### AIM OF THE TASK
Reproduce the passage of the text on AI in advertising starting at "The more I work" and ending at "seen & liked.".

AI generators do best with references, but if a real person’s face, body, likeness, personality, or voice becomes creative input, they deserve agency.
Especially if you’re interested in collaborating, have them in a casting pool, on a callback, or they’re already committed to the project and have a direct line to them…just get their consent. Feeding someone's likeness into an algorithm, is different than a Photoshop comp.
Even if it’s “just internal.” Even if it’s “just a comp.”
01
Human storytelling
should feature
real humans.
Telling human stories is what gives our work meaning. Telling those stories with real humans, transcends that meaning. The collaboration, the performance, holding space for magic to happen … That’s the work.
There is a place for ‘Synthetic Performers’ in experimentation, concepting, or even graphics heavy worlds. But for work reflecting the human experience, asking the viewer to connect emotionally, I believe in real people.
Be mindful of diversity
in mocks
02
Be mindful of identity, stereotypes, and diversity in AI-generated imagery, because internal mocks can quickly become real life.
The more I work in creative and advertising, the more I see how susceptible humans are to the imprint of visual imagery. Our subconscious easily retains visuals and how they made us feel.
Inevitably, mocks will affect production decisions down the line, but now with the hyper-realism of generative AI, agencies seem steadfast in locking in production choices based on what the client has already seen & liked.
Let’s continue to be mindful of prompts and inputs, question outputs, and hold the intention of our work to reflect the breadth of our audience.
Larger and Longer,
need real people
Smaller and Shorter,
ok with AI
04
Advertising formats that rely big-time on time and space; OOH billboards, TV commercials, social sob-stories, generally ‘awareness level’, top of funnel assets, should feature real humans.
The more time that we spend with an asset, the larger its scale, the more opportunity we have for real human connection and to be connected to the brand. To experience the brand authentically. We shan’t be distracted by its algorithmic imperfections that we perceive consciously or subconsciously.
Super low-funnel-performance-enriched-targeted ads is where AI Simulations are most successful. AI for high volume and short attention spans, you either click quickly or you move on.
If you’ve go the budget,
pay a human.
05
This one is going to get me fired …
If an agency, producer, or existing client-facing budget has line-itemed a talent fee; VO, art, music illustration, or any other human craft - use that money to hire talent.
Talented creatives all over the world are looking for work. And reminder that in the US, most artists sustain their practice by being in the industry.
If the money is there, somebody talented will be excited to do the work.

### DATA
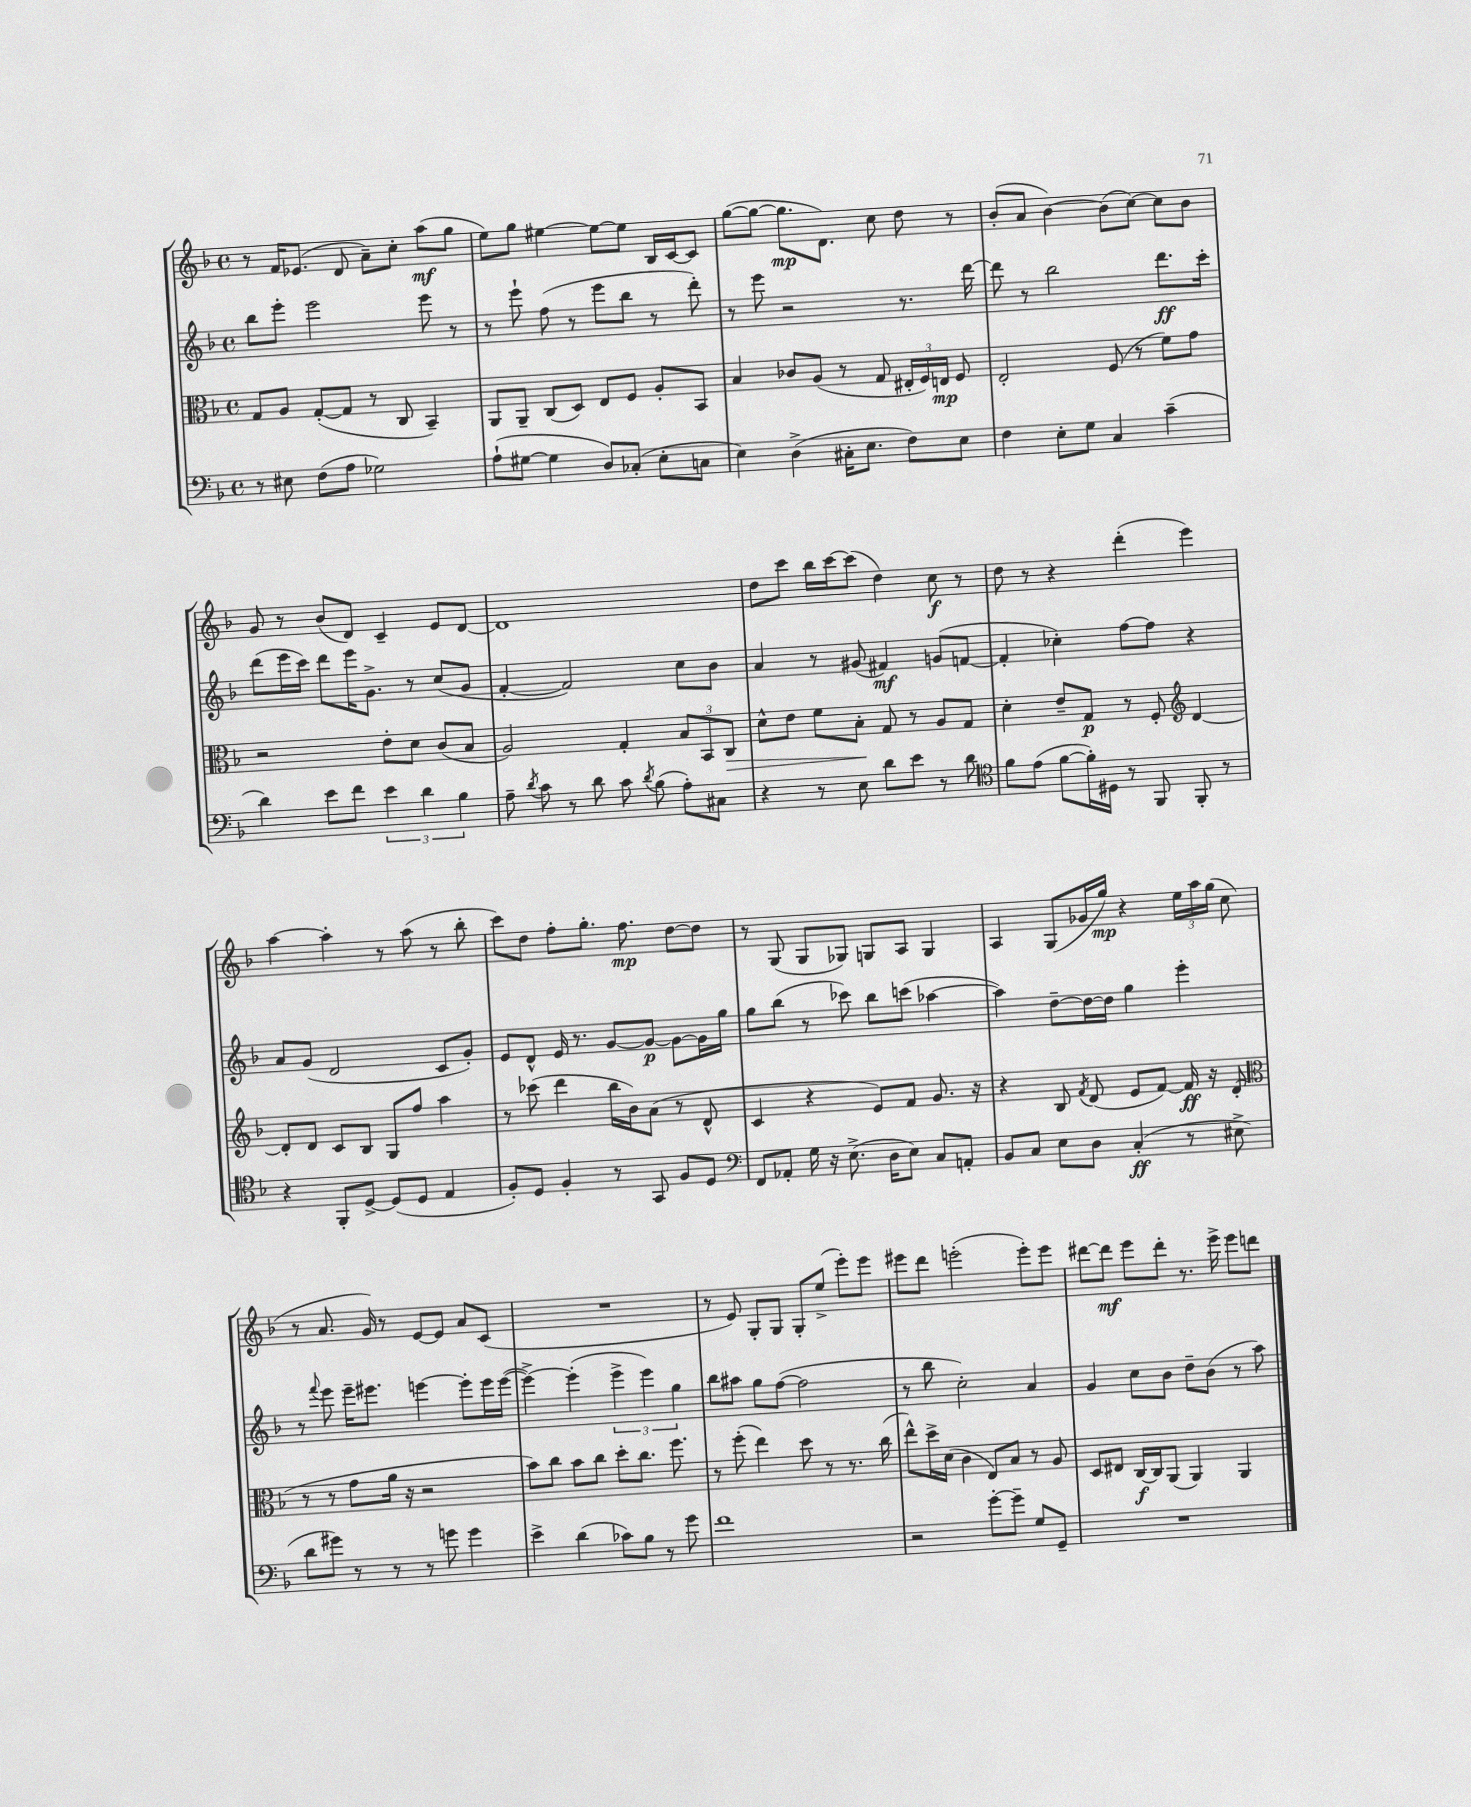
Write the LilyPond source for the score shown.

### REPLY
The more I work in creative and advertising, the more I see how susceptible humans are to the imprint of visual imagery. Our subconscious easily retains visuals and how they made us feel.
Inevitably, mocks will affect production decisions down the line, but now with the hyper-realism of generative AI, agencies seem steadfast in locking in production choices based on what the client has already seen & liked.